Azure revenue rose 39% YoY and Microsoft reported overall revenue growth of 17% in Q2 FY2026, yet MSFT shares are down >30% from highs and the stock is approaching its lowest operating P/E in a decade — author views this as a buy. Broadcom's custom AI chip division revenue jumped 106% YoY to $8.4B in Q1 FY2026, and CEO Hock Tan projects custom AI chips could generate $100B+ by end of next year (company TTM revenue ~$68B); shares are down nearly 25%. Author recommends accumulating both stocks given strong fundamentals and sizeable near-term AI-driven growth expectations; disclosure notes positions in both by the author and Motley Fool recommendations.

Analysis

Broadcom’s bespoke-AI-chip strategy creates a structural bifurcation in the data-center silicon market: hyperscalers that lock into custom stacks will drive multi-year, high-margin annuity revenue for Broadcom while shrinking the addressable market for commodity GPUs. That exclusivity also reallocates foundry and advanced packaging capacity (TSMC/OSAT) toward Broadcom designs, tightening supply for others and increasing switching costs for customers who standardize on a bespoke stack. Expect cadence effects — multi-quarter step-ups as new pod designs ramp — rather than a smooth linear revenue ramp, which amplifies headline beats and misses.
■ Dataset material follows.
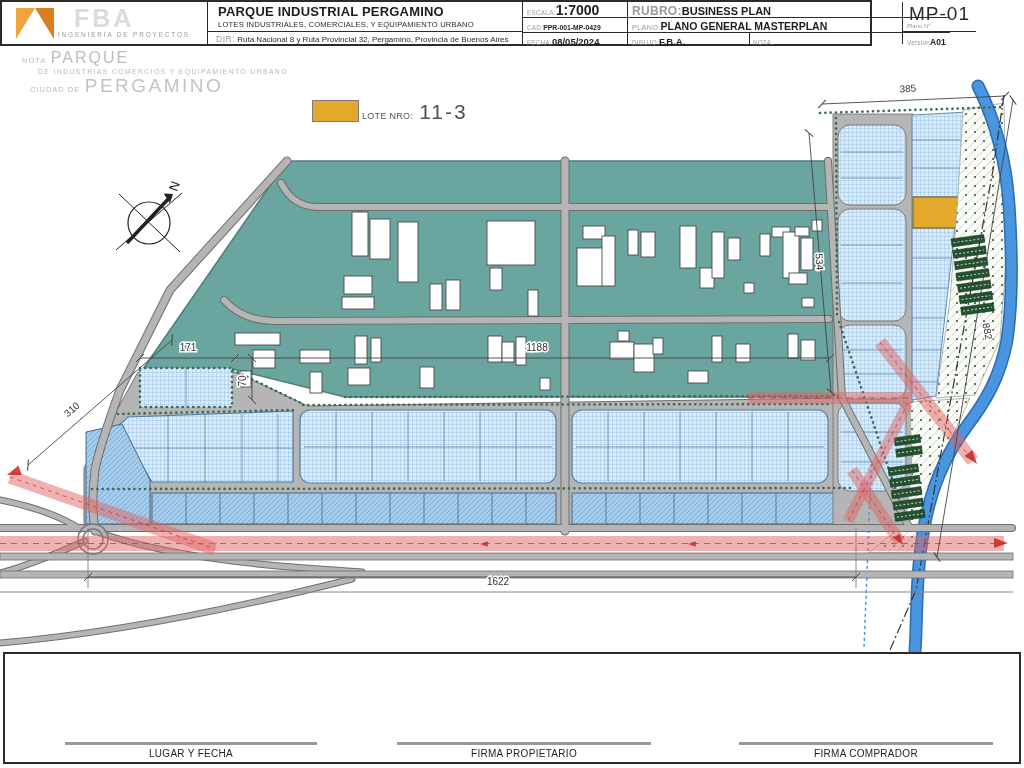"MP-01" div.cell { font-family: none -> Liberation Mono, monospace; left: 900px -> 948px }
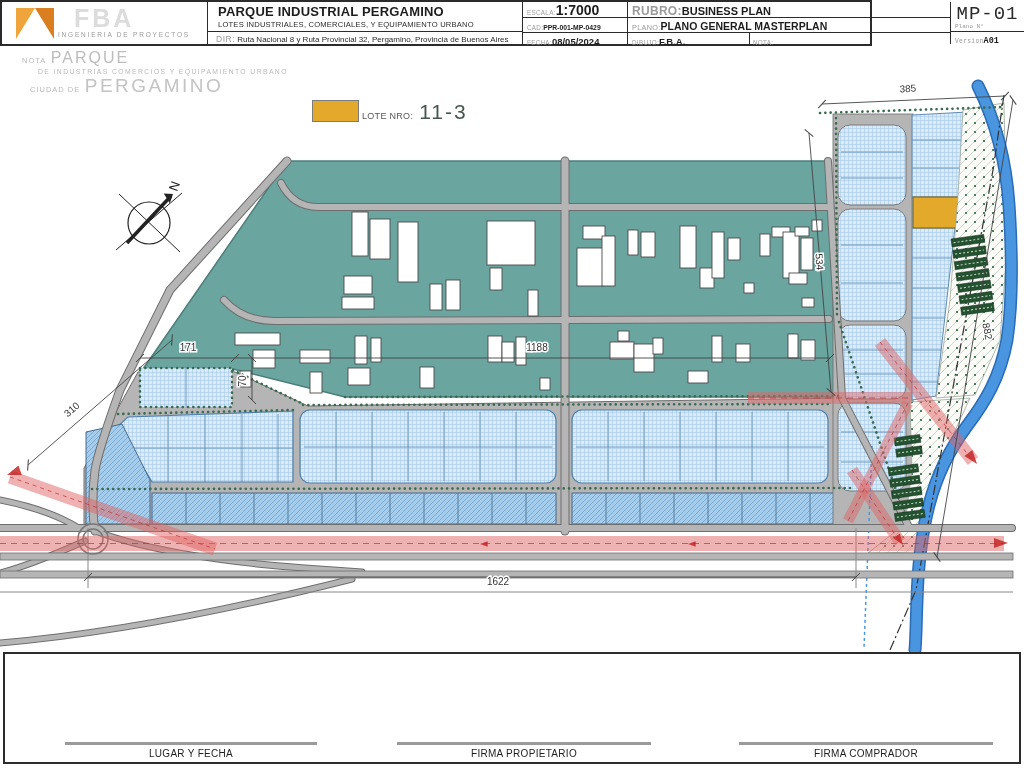"LOTE NRO:" .legend { gap: none -> 16px }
Microsoft’s risk profile is more idiosyncratic and governance-driven than product-driven: mark-to-market volatility from large AI-equity stakes, corporate contract cadence with enterprise buyers, and negotiating leverage with hyperscalers around cloud interconnect pricing can compress multiples without any change in underlying cash flow. A technology-led re-platforming risk (agents/autonomous upgrading of workflows) is low-probability near-term but would be structural long-term; more likely near-term reversals are driven by investor sentiment and guideline misses over the next 3–12 months. Catalysts to watch: a) 90–180 day hyperscaler procurement windows that reveal share shifts; b) Broadcom design-win cadence disclosed at the next two earnings calls; c) any revaluation or liquidity event on large AI equity stakes that forces headline markdowns. These will move relative spreads quickly. My read: Broadcom offers asymmetric upside via exclusivity and capital-light design economics, but execution and foundry allocation are the key binary risks; Microsoft is lower volatility but faces multiple compression risk that makes unhedged long-only exposure suboptimal right now.